The Abenberg castle has a really emotional connection to us and also to our fans, because there’s an annual Medieval Folk, Metal Rock Fest, which is the “Feuertanz Festival”, “The Fire Dance Festival”. We played there many, many times. I have visited it for fifteen years, every year. There´s a big emotional connection to this festival and this year, it won’t take place. That’s why we chose this special castle for it.

M.I. -  On Facebook, you mention that the band reveals “High musical level, textual anarchy and disinhibition live - Metal, Met & Miezen for Ladies'n'Lords”. What do you mean by that?

Met & Miezen is a play on words, in German, because Mieze is basically a cat. But you can also call a woman (eine Mieze). A chick, you could say. That’s why it’s called “Met &Miezen”. “Met & Chicks”. On the early years, the lyrics were about drinking and sex. At a starting point, that was our motto.

M.I. -  Next year, you will tour with the band Warkings, as a support band, and will begin on January next year. Why did you choose them and not any other band? Will this tour come to other European countries, such as Portugal? What countries would you like to tour?

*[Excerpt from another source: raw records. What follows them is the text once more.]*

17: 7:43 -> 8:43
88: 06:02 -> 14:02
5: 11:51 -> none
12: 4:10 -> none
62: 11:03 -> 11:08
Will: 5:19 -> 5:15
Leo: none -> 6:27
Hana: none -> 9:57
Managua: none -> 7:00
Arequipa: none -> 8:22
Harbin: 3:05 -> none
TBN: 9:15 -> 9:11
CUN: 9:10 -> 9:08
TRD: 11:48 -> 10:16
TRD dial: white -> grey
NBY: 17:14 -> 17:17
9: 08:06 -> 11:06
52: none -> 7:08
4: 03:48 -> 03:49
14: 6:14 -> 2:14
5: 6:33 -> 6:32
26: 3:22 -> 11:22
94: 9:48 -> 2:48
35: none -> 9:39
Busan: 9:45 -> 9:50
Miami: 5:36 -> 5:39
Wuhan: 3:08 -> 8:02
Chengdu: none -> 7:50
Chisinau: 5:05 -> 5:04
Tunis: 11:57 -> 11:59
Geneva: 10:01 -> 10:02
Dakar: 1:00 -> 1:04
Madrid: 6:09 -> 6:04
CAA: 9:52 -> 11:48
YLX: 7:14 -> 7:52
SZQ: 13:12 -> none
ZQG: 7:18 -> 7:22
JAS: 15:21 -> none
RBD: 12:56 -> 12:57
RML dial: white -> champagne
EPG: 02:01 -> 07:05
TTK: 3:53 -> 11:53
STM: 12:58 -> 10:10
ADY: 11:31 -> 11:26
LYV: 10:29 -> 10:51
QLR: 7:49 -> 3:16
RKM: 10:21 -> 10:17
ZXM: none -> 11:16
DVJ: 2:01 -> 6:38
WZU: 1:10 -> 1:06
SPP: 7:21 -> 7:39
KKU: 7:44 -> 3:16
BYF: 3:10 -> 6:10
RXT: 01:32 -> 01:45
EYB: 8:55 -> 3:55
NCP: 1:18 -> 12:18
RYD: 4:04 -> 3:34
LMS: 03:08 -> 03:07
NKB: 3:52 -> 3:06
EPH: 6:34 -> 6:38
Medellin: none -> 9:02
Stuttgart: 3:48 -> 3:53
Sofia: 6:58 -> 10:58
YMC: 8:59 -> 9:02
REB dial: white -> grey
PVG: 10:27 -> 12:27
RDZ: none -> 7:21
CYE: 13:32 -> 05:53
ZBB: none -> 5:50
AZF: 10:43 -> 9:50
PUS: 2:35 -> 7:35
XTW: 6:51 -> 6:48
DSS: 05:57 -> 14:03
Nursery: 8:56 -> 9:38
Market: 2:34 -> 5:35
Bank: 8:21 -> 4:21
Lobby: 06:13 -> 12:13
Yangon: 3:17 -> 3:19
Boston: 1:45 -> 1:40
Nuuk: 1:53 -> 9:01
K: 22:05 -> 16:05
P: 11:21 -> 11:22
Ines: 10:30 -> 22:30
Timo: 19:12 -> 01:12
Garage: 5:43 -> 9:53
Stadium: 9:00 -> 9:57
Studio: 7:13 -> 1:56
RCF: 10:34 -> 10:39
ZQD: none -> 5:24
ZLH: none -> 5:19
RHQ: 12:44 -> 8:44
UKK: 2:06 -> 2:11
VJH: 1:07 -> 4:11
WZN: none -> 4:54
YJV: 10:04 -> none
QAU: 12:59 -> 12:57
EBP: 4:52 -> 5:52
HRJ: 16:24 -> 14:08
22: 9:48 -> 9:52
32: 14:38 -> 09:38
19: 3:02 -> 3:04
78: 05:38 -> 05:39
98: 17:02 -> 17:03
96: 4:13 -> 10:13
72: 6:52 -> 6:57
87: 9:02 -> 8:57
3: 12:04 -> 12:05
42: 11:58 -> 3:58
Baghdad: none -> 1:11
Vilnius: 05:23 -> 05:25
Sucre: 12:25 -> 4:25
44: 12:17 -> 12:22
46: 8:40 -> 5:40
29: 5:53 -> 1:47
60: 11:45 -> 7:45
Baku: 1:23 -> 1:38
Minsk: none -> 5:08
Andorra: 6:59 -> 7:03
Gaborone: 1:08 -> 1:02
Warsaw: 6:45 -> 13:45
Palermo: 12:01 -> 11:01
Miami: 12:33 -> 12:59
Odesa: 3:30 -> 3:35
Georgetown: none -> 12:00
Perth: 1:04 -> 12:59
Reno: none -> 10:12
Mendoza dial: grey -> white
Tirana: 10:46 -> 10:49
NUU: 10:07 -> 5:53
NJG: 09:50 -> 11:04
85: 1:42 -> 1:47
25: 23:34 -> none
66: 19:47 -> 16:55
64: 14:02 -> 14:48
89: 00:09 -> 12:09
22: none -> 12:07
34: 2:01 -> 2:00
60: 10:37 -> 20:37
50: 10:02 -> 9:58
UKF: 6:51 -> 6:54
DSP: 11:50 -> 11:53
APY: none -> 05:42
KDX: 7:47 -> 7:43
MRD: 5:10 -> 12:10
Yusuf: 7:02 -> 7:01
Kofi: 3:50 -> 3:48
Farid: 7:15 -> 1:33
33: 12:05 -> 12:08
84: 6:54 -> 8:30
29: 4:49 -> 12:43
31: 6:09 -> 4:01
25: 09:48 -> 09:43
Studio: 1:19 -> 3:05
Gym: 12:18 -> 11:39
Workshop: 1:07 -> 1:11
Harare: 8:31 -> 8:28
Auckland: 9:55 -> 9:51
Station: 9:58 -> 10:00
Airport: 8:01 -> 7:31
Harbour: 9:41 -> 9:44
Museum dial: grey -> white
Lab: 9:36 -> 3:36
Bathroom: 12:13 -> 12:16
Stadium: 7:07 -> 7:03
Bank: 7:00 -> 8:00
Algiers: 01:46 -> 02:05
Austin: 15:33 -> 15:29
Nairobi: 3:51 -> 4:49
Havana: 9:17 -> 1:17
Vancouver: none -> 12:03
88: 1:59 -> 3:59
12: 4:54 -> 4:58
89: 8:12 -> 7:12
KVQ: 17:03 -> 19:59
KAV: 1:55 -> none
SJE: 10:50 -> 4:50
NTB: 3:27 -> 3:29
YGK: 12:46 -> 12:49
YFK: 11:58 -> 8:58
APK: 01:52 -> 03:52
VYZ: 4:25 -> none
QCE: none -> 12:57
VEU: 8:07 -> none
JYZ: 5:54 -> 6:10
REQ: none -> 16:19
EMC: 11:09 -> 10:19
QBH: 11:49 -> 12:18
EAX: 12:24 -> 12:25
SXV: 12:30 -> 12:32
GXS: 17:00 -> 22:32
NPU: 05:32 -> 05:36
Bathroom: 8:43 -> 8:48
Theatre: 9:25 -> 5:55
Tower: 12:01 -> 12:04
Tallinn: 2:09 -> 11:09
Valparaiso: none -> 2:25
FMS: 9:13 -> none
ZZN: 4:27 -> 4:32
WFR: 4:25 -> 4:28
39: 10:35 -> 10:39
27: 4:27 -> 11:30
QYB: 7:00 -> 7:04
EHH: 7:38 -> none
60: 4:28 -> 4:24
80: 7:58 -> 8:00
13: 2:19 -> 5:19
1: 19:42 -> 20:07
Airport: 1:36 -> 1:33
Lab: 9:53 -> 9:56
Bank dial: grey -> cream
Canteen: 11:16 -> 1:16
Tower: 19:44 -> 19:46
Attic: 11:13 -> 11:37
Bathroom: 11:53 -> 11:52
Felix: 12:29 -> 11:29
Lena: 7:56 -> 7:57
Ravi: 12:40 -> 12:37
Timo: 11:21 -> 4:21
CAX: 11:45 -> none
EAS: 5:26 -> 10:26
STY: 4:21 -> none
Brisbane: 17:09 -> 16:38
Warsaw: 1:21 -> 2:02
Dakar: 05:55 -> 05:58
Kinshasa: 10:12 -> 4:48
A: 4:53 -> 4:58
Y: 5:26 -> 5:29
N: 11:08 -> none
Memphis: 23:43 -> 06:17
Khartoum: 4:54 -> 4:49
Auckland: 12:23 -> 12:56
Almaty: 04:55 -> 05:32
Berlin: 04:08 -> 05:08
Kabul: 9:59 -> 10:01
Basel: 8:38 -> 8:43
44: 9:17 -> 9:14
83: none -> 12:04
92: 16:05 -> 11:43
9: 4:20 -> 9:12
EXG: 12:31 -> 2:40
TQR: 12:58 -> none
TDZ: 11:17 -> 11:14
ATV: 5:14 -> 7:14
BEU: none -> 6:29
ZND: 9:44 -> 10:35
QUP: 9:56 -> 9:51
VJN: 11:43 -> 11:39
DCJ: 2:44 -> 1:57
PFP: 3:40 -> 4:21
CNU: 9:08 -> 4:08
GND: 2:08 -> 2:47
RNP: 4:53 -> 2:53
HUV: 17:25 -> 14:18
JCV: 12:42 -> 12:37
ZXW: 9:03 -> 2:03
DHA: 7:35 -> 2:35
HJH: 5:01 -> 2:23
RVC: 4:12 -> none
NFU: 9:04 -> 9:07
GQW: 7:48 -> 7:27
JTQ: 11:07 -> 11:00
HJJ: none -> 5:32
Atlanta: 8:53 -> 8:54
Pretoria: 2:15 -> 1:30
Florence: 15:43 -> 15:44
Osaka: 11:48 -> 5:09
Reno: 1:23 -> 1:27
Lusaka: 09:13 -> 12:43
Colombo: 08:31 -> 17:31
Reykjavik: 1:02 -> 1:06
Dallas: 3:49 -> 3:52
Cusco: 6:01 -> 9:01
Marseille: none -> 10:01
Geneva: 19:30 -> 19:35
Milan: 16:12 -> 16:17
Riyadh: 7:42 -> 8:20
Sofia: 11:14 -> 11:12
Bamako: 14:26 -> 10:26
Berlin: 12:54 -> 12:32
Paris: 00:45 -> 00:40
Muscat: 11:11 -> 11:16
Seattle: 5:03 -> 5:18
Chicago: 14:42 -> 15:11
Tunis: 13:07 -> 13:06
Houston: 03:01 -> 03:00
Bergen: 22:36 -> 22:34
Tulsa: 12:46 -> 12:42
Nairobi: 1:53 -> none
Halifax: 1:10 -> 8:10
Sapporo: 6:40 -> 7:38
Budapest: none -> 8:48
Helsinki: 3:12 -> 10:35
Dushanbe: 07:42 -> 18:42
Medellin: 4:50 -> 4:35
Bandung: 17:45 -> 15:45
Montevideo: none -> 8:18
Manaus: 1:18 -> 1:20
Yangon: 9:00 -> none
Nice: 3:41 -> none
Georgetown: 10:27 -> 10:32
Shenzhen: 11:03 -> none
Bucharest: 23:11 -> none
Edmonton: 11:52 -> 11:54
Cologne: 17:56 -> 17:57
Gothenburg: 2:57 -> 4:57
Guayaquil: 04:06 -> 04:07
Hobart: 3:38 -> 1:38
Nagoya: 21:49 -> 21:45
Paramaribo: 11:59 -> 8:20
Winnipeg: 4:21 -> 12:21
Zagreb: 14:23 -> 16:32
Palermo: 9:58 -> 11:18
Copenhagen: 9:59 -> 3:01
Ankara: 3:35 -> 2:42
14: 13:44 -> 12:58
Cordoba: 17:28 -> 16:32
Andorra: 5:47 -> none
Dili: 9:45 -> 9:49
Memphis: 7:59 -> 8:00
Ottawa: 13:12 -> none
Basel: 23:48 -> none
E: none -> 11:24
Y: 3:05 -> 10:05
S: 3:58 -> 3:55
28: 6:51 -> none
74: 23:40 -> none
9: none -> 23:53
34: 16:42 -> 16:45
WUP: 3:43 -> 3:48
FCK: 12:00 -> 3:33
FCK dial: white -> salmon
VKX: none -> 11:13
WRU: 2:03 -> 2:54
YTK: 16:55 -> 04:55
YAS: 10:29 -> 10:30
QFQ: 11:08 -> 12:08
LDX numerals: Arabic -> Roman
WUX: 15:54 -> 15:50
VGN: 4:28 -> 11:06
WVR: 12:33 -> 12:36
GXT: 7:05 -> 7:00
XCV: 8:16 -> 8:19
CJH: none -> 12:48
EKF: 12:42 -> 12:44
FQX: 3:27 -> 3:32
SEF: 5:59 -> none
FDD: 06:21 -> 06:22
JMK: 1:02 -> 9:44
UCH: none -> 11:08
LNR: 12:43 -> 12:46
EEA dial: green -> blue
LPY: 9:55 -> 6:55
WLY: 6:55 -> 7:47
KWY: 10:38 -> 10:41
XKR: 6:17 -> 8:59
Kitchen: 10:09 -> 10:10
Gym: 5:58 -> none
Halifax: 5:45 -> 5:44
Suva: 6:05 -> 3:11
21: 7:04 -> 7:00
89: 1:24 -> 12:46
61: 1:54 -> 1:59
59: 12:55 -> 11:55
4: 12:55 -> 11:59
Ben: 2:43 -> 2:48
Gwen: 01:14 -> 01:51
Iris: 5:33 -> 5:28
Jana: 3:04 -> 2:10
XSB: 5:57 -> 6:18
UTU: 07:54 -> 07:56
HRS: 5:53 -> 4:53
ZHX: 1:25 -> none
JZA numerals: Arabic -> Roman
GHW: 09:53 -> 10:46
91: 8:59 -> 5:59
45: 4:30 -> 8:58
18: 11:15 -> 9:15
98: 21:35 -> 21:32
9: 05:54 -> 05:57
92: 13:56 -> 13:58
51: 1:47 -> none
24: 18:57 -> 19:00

We stumbled upon this band, through Melissa. We thought it would be really cool, if we could perform the songs on tour. So, that’s why we asked the band, if they would come with us and they said: “Yes!”. I would really love to play there, but so far, we haven’t planned any concerts there, because I don’t know if we have so many fans in Portugal or Spain. We have to work on it. We had a concert, I think, ten years ago, in Russia, Moscow. I would love to repeat that, because that was really cool. I would really appreciate to visit the whole world. There are so many places to see… Greece, for example. I love medieval countries and Mediterranean countries, because of the History, the heritage, the climate and the sea. I love being on the sea. It would be cool to play everywhere.

M.I. -  Thanks so much for answering my questions. Any final words you’d like to share with your fans and our readers?

Have a good time, stay healthy, enjoy your day, live your life and enjoy the music.